SOLAR: Scalable Distributed Spatial Joins through Learning-based Optimization
Yongyi Liu, Ahmed Mahmood, Amr Magdy, Minyao Zhu
TL;DR
SOLAR addresses redundant partitioning in distributed spatial joins by learning dataset embeddings in an offline phase and reusing partitions in an online phase. It employs a Siamese neural network to map dataset metadata embeddings to a similarity space and a random forest decision model to decide partitioner reuse, enabling efficient handling of unseen joins. Empirically, SOLAR achieves up to 3.6X overall join speedup and 2.71X partitioning speedup over state-of-the-art baselines across real-world datasets. This reuse-driven approach reduces partitioning overhead and demonstrates a scalable strategy for self-improving spatial data systems.
Abstract
The proliferation of location-based services has led to massive spatial data generation. Spatial join is a crucial database operation that identifies pairs of objects from two spatial datasets based on spatial relationships. Due to the intensive computational demands, spatial joins are often executed in a distributed manner across clusters. However, current systems fail to recognize similarities in the partitioning of spatial data, leading to redundant computations and increased overhead. Recently, incorporating machine learning optimizations into database operations has enhanced efficiency in traditional joins by predicting optimal strategies. However, applying these optimizations to spatial joins poses challenges due to the complex nature of spatial relationships and the variability of spatial data.
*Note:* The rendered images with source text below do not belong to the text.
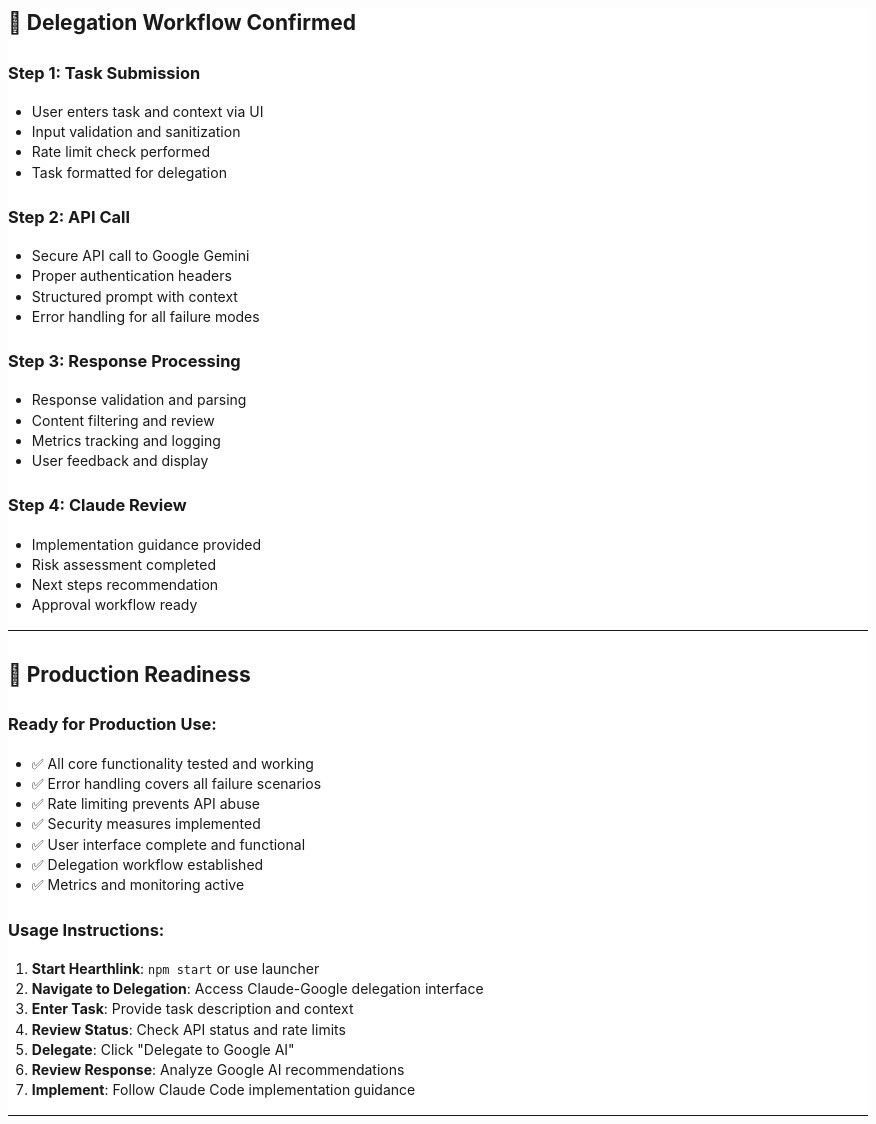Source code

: ## 🎯 Delegation Workflow Confirmed

### **Step 1: Task Submission**
- User enters task and context via UI
- Input validation and sanitization
- Rate limit check performed
- Task formatted for delegation

### **Step 2: API Call**
- Secure API call to Google Gemini
- Proper authentication headers
- Structured prompt with context
- Error handling for all failure modes

### **Step 3: Response Processing**
- Response validation and parsing
- Content filtering and review
- Metrics tracking and logging
- User feedback and display

### **Step 4: Claude Review**
- Implementation guidance provided
- Risk assessment completed
- Next steps recommendation
- Approval workflow ready

---

## 🚀 Production Readiness

### **Ready for Production Use:**
- ✅ All core functionality tested and working
- ✅ Error handling covers all failure scenarios
- ✅ Rate limiting prevents API abuse
- ✅ Security measures implemented
- ✅ User interface complete and functional
- ✅ Delegation workflow established
- ✅ Metrics and monitoring active

### **Usage Instructions:**
1. **Start Hearthlink**: `npm start` or use launcher
2. **Navigate to Delegation**: Access Claude-Google delegation interface
3. **Enter Task**: Provide task description and context
4. **Review Status**: Check API status and rate limits
5. **Delegate**: Click "Delegate to Google AI"
6. **Review Response**: Analyze Google AI recommendations
7. **Implement**: Follow Claude Code implementation guidance

---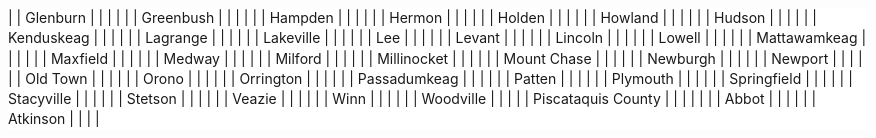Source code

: |                     | Glenburn            |                                                                      |                                 |   |
|                     | Greenbush           |                                                                      |                                 |   |
|                     | Hampden             |                                                                      |                                 |   |
|                     | Hermon              |                                                                      |                                 |   |
|                     | Holden              |                                                                      |                                 |   |
|                     | Howland             |                                                                      |                                 |   |
|                     | Hudson              |                                                                      |                                 |   |
|                     | Kenduskeag          |                                                                      |                                 |   |
|                     | Lagrange            |                                                                      |                                 |   |
|                     | Lakeville           |                                                                      |                                 |   |
|                     | Lee                 |                                                                      |                                 |   |
|                     | Levant              |                                                                      |                                 |   |
|                     | Lincoln             |                                                                      |                                 |   |
|                     | Lowell              |                                                                      |                                 |   |
|                     | Mattawamkeag        |                                                                      |                                 |   |
|                     | Maxfield            |                                                                      |                                 |   |
|                     | Medway              |                                                                      |                                 |   |
|                     | Milford             |                                                                      |                                 |   |
|                     | Millinocket         |                                                                      |                                 |   |
|                     | Mount Chase         |                                                                      |                                 |   |
|                     | Newburgh            |                                                                      |                                 |   |
|                     | Newport             |                                                                      |                                 |   |
|                     | Old Town            |                                                                      |                                 |   |
|                     | Orono               |                                                                      |                                 |   |
|                     | Orrington           |                                                                      |                                 |   |
|                     | Passadumkeag        |                                                                      |                                 |   |
|                     | Patten              |                                                                      |                                 |   |
|                     | Plymouth            |                                                                      |                                 |   |
|                     | Springfield         |                                                                      |                                 |   |
|                     | Stacyville          |                                                                      |                                 |   |
|                     | Stetson             |                                                                      |                                 |   |
|                     | Veazie              |                                                                      |                                 |   |
|                     | Winn                |                                                                      |                                 |   |
|                     | Woodville           |                                                                      |                                 |   |
| Piscataquis County  |                     |                                                                      |                                 |   |
|                     | Abbot               |                                                                      |                                 |   |
|                     | Atkinson            |                                                                      |                                 |   |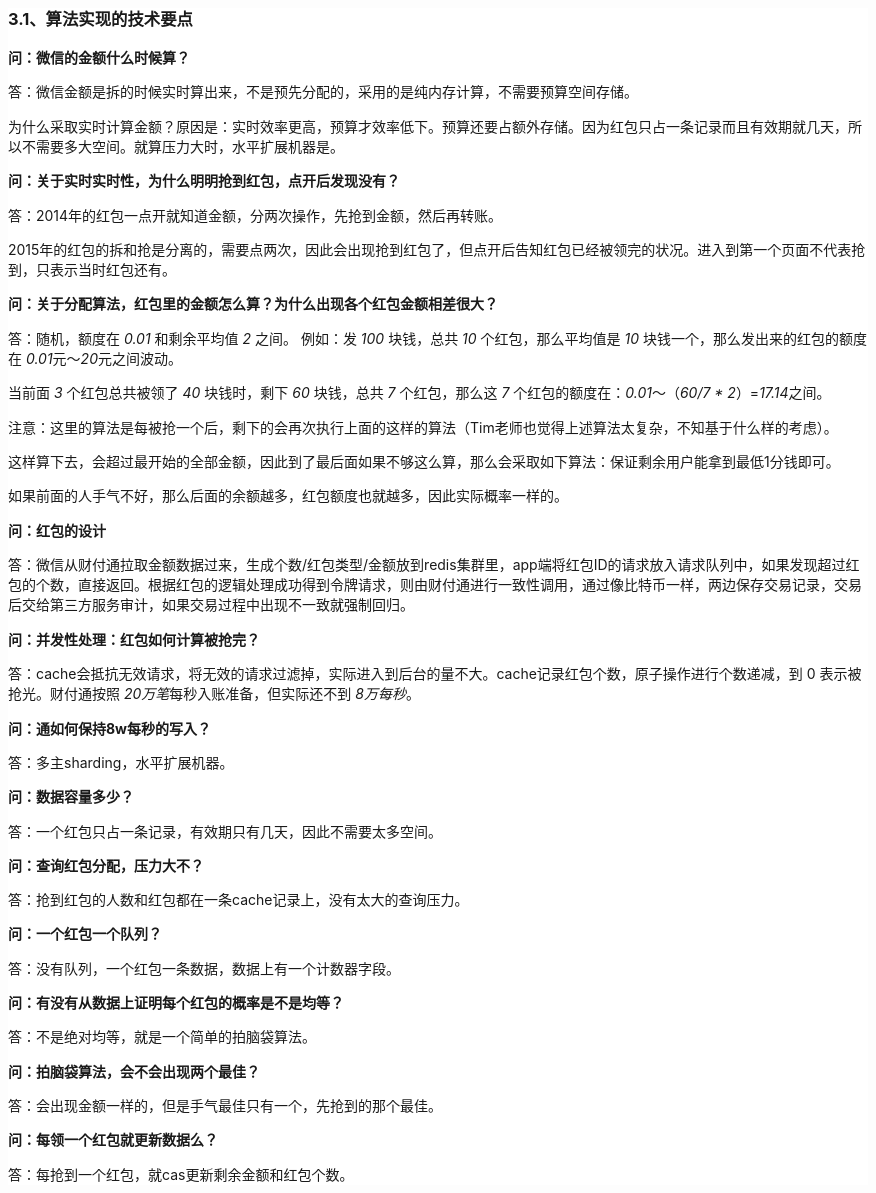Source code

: ### 3.1、算法实现的技术要点

**问：微信的金额什么时候算？**

答：微信金额是拆的时候实时算出来，不是预先分配的，采用的是纯内存计算，不需要预算空间存储。

为什么采取实时计算金额？原因是：实时效率更高，预算才效率低下。预算还要占额外存储。因为红包只占一条记录而且有效期就几天，所以不需要多大空间。就算压力大时，水平扩展机器是。

**问：关于实时实时性，为什么明明抢到红包，点开后发现没有？**

答：2014年的红包一点开就知道金额，分两次操作，先抢到金额，然后再转账。

2015年的红包的拆和抢是分离的，需要点两次，因此会出现抢到红包了，但点开后告知红包已经被领完的状况。进入到第一个页面不代表抢到，只表示当时红包还有。

**问：关于分配算法，红包里的金额怎么算？为什么出现各个红包金额相差很大？**

答：随机，额度在 *0.01* 和剩余平均值 *2* 之间。 例如：发 *100* 块钱，总共 *10* 个红包，那么平均值是 *10* 块钱一个，那么发出来的红包的额度在 *0.01*元～*20*元之间波动。

当前面 *3* 个红包总共被领了 *40* 块钱时，剩下 *60* 块钱，总共 *7* 个红包，那么这 *7* 个红包的额度在：*0.01*～（*60/7 \* 2*）=*17.14*之间。

注意：这里的算法是每被抢一个后，剩下的会再次执行上面的这样的算法（Tim老师也觉得上述算法太复杂，不知基于什么样的考虑）。

这样算下去，会超过最开始的全部金额，因此到了最后面如果不够这么算，那么会采取如下算法：保证剩余用户能拿到最低1分钱即可。

如果前面的人手气不好，那么后面的余额越多，红包额度也就越多，因此实际概率一样的。

**问：红包的设计**

答：微信从财付通拉取金额数据过来，生成个数/红包类型/金额放到redis集群里，app端将红包ID的请求放入请求队列中，如果发现超过红包的个数，直接返回。根据红包的逻辑处理成功得到令牌请求，则由财付通进行一致性调用，通过像比特币一样，两边保存交易记录，交易后交给第三方服务审计，如果交易过程中出现不一致就强制回归。

**问：并发性处理：红包如何计算被抢完？**

答：cache会抵抗无效请求，将无效的请求过滤掉，实际进入到后台的量不大。cache记录红包个数，原子操作进行个数递减，到 0 表示被抢光。财付通按照 *20万笔*每秒入账准备，但实际还不到 *8万每秒*。

**问：通如何保持8w每秒的写入？**

答：多主sharding，水平扩展机器。

**问：数据容量多少？**

答：一个红包只占一条记录，有效期只有几天，因此不需要太多空间。

**问：查询红包分配，压力大不？**

答：抢到红包的人数和红包都在一条cache记录上，没有太大的查询压力。

**问：一个红包一个队列？**

答：没有队列，一个红包一条数据，数据上有一个计数器字段。

**问：有没有从数据上证明每个红包的概率是不是均等？**

答：不是绝对均等，就是一个简单的拍脑袋算法。

**问：拍脑袋算法，会不会出现两个最佳？**

答：会出现金额一样的，但是手气最佳只有一个，先抢到的那个最佳。

**问：每领一个红包就更新数据么？**

答：每抢到一个红包，就cas更新剩余金额和红包个数。
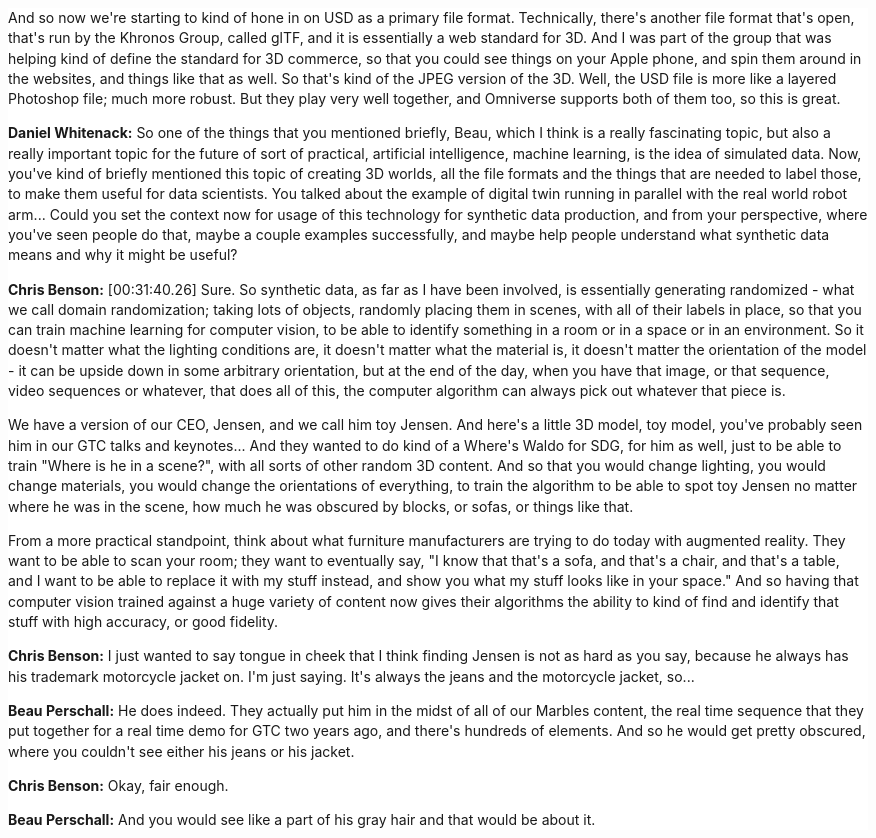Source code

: And so now we're starting to kind of hone in on USD as a primary file format. Technically, there's another file format that's open, that's run by the Khronos Group, called glTF, and it is essentially a web standard for 3D. And I was part of the group that was helping kind of define the standard for 3D commerce, so that you could see things on your Apple phone, and spin them around in the websites, and things like that as well. So that's kind of the JPEG version of the 3D. Well, the USD file is more like a layered Photoshop file; much more robust. But they play very well together, and Omniverse supports both of them too, so this is great.

**Daniel Whitenack:** So one of the things that you mentioned briefly, Beau, which I think is a really fascinating topic, but also a really important topic for the future of sort of practical, artificial intelligence, machine learning, is the idea of simulated data. Now, you've kind of briefly mentioned this topic of creating 3D worlds, all the file formats and the things that are needed to label those, to make them useful for data scientists. You talked about the example of digital twin running in parallel with the real world robot arm... Could you set the context now for usage of this technology for synthetic data production, and from your perspective, where you've seen people do that, maybe a couple examples successfully, and maybe help people understand what synthetic data means and why it might be useful?

**Chris Benson:** \[00:31:40.26\] Sure. So synthetic data, as far as I have been involved, is essentially generating randomized - what we call domain randomization; taking lots of objects, randomly placing them in scenes, with all of their labels in place, so that you can train machine learning for computer vision, to be able to identify something in a room or in a space or in an environment. So it doesn't matter what the lighting conditions are, it doesn't matter what the material is, it doesn't matter the orientation of the model - it can be upside down in some arbitrary orientation, but at the end of the day, when you have that image, or that sequence, video sequences or whatever, that does all of this, the computer algorithm can always pick out whatever that piece is.

We have a version of our CEO, Jensen, and we call him toy Jensen. And here's a little 3D model, toy model, you've probably seen him in our GTC talks and keynotes... And they wanted to do kind of a Where's Waldo for SDG, for him as well, just to be able to train "Where is he in a scene?", with all sorts of other random 3D content. And so that you would change lighting, you would change materials, you would change the orientations of everything, to train the algorithm to be able to spot toy Jensen no matter where he was in the scene, how much he was obscured by blocks, or sofas, or things like that.

From a more practical standpoint, think about what furniture manufacturers are trying to do today with augmented reality. They want to be able to scan your room; they want to eventually say, "I know that that's a sofa, and that's a chair, and that's a table, and I want to be able to replace it with my stuff instead, and show you what my stuff looks like in your space." And so having that computer vision trained against a huge variety of content now gives their algorithms the ability to kind of find and identify that stuff with high accuracy, or good fidelity.

**Chris Benson:** I just wanted to say tongue in cheek that I think finding Jensen is not as hard as you say, because he always has his trademark motorcycle jacket on. I'm just saying. It's always the jeans and the motorcycle jacket, so...

**Beau Perschall:** He does indeed. They actually put him in the midst of all of our Marbles content, the real time sequence that they put together for a real time demo for GTC two years ago, and there's hundreds of elements. And so he would get pretty obscured, where you couldn't see either his jeans or his jacket.

**Chris Benson:** Okay, fair enough.

**Beau Perschall:** And you would see like a part of his gray hair and that would be about it.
This paper introduces SOLAR, scalable distributed spatial joins through learning-based optimization. SOLAR operates through offline and online phases. In the offline phase, it learns balanced spatial partitioning based on the similarities between datasets in query workloads seen so far. In the online phase, when a new join query is received, SOLAR evaluates the similarity between the datasets in the new query and the already-seen workloads using the trained learning model. Then, it decides to either reuse an existing partitioner, avoiding unnecessary computational overhead, or partition from scratch. Our extensive experimental evaluation on real-world datasets demonstrates that SOLAR achieves up to 3.6X speedup in overall join runtime and 2.71X speedup in partitioning time compared to state-of-the-art systems.